Le promoteur Simon Homans n’a pas accueilli le compromis imposé par les élus à bras ouverts et jugeait les contraintes imposées par la Cour d’appel suffisantes.

Oui aux drags… avec condition

Le promoteur du complexe Saint-Élie Motorsports, Simon Homans, pressait les élus de prendre une décision pour le projet d’agrandissement de son site. Le conseil municipal lui a accordé son souhait en partie en lui imposant de nouvelles conditions.

M. Homans pourra procéder aux agrandissements prévus sans condition en ce qui concerne les courses d’accélération. Il devra toutefois se soumettre à de nouvelles mesures de son sur le chemin Rhéaume pendant les activités de motocross.
« Notre préoccupation n’est pas l’activité elle-même. Le drags semble bien encadré. Nous pensons que les agrandissements proposés améliorent les installations. Nous avons entendu le cri du cœur des citoyens qui vivent des nuisances et qui ont besoin d’être sécurisés par une prise de son régulière et impartiale », a indiqué le conseiller de Saint-Élie, Julien Lachance.
Rappelons que selon les exigences de la Cour d’appel, le son des drags ne doit pas dépasser 50 décibels alors que celui du motocross doit se limiter à 45 décibels.
« Pour le motocross, qui se déroule le mercredi et le samedi, aucune mesure de son n’est prise sur le chemin Rhéaume alors que le son va d’est en ouest. Nous avons eu recours à nos services et on profiterait de l’agrandissement pour demander une mesure de son supplémentaire près du chemin Rhéaume en collaboration avec le ministère de l’Environnement », ajoute M. Lachance.
Ce consensus est survenu lors du conseil de l’arrondissement Rock Forest-Saint-Élie-Deauville la semaine dernière. Le promoteur n’avait toutefois pas été avisé. La présidente de l’arrondissement, Diane Délisle, a argué qu’elle était mal à l’aise de communiquer la décision au promoteur avant de la soumettre au conseil municipal.
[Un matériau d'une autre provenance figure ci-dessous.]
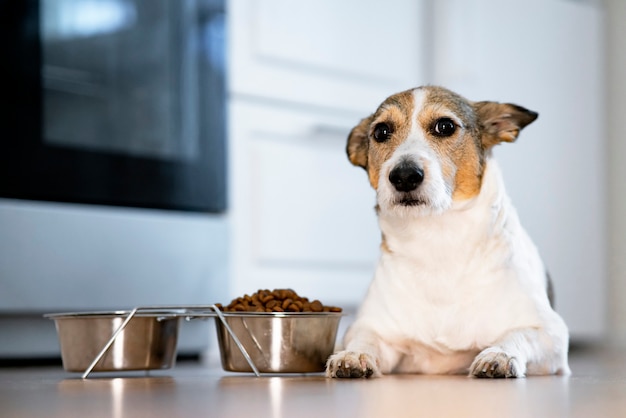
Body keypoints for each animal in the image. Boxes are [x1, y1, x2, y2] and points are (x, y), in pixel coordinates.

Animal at [326, 85, 572, 378]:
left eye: (445, 126)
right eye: (381, 132)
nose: (404, 176)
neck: (438, 237)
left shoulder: (552, 335)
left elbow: (518, 335)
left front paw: (499, 355)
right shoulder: (373, 328)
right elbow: (365, 339)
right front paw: (354, 355)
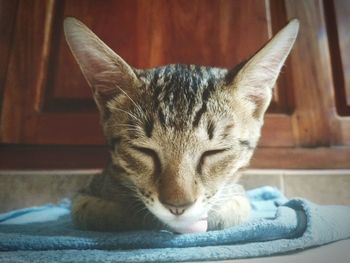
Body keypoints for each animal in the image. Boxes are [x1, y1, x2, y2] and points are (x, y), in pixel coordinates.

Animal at [63, 17, 298, 234]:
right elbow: (99, 211)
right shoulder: (87, 194)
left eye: (215, 152)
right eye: (144, 150)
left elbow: (235, 206)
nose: (177, 206)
Cette façon de faire a soulevé le malaise de quelques élus, dont Pierre Tardif, Marc Denault et Louisda Brochu.
« Si on ajoute une condition, ce serait de bonne augure (sic) d’informer le promoteur avant qu’il l’apprenne au conseil », a résumé M. Brochu.
« Solution de compromis »
M. Tardif préférait la proposition d’agrandissement sans condition.
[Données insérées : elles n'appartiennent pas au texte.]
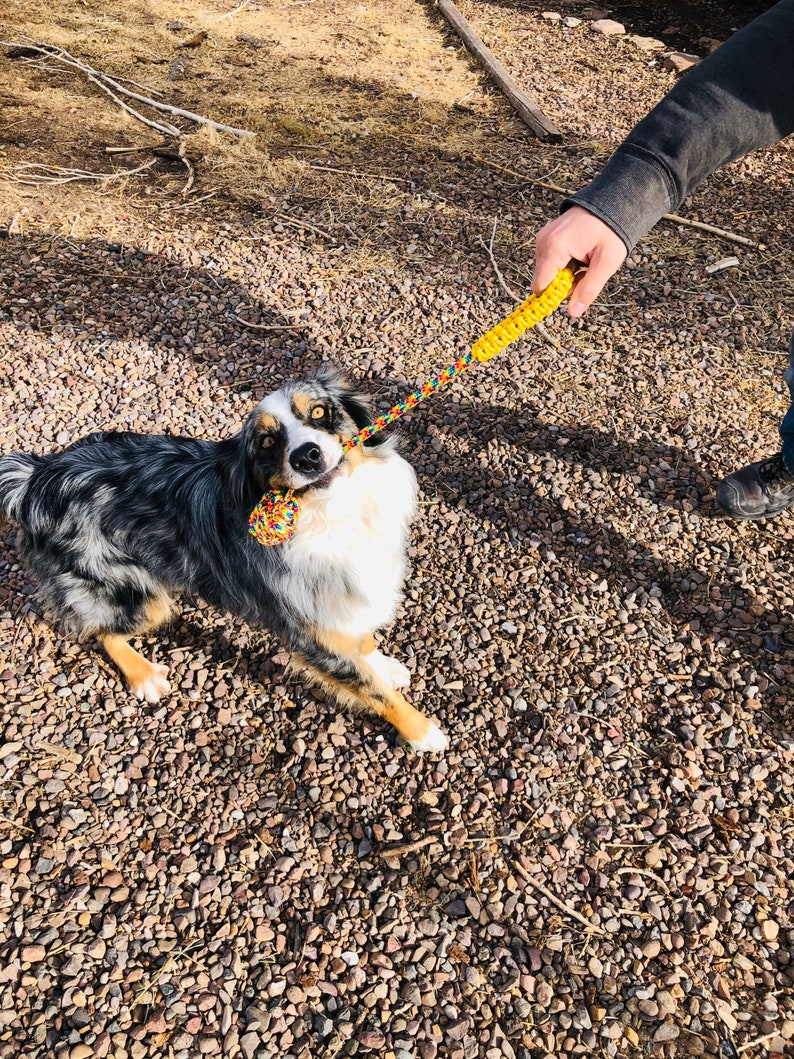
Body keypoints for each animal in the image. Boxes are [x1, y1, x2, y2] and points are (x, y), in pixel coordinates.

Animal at [0, 368, 448, 749]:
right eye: (267, 443)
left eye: (320, 412)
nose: (306, 455)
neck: (332, 514)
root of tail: (36, 478)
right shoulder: (308, 631)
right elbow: (373, 691)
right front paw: (424, 732)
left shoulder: (342, 595)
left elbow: (363, 638)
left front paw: (382, 663)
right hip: (134, 592)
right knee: (102, 631)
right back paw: (144, 676)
Bien qu’inconfortable avec la solution proposée, Marc Denault, à titre de président du comité de la sécurité publique, se réjouissait que les activités d’accélération soient encadrées sur un site plutôt que de se dérouler dans les rues. Il a tout de même voulu connaître les impacts pour le promoteur.
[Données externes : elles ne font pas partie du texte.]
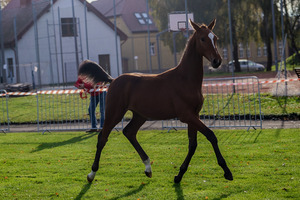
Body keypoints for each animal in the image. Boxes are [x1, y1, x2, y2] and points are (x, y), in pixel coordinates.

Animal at [79, 19, 234, 184]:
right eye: (203, 39)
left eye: (215, 38)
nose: (217, 61)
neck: (186, 79)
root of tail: (113, 80)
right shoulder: (186, 116)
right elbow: (211, 135)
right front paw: (227, 171)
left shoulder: (194, 115)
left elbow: (193, 144)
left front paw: (179, 175)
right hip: (114, 113)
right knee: (103, 137)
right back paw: (91, 174)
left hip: (140, 115)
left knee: (129, 132)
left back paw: (148, 168)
La greffière Isabelle Sauvé a précisé que c’est le Ministère, et non le promoteur, qui choisirait le point de mesure.
Bruno Vachon, lui, considère qu’il s’agit d’une « solution de compromis ». « Les gens du chemin Rhéaume ne pourront pas voter s’il y a un référendum, mais ce n’est pas la faute du promoteur. »
En début de soirée, Simon Homans affirmait avoir tenté une approche auprès des citoyens du chemin Rhéaume pour discuter d’aménagements possibles. Il n’accueillait pas le compromis à bras ouverts et jugeait les contraintes imposées par la Cour d’appel suffisantes.
« Je suis surprise de votre réaction, M. Homans, parce que vous nous avez dit que vous aviez l’intention de bien vous entendre avec les gens du chemin Rhéaume », a réagi Annie Godbout.
Une joute oratoire s’est tenue entre plusieurs élus et le promoteur.
Quatre élus ont voté contre la nouvelle proposition, soit Jean-François Rouleau, Marc Denault, Robert Pouliot et Pierre Tardif.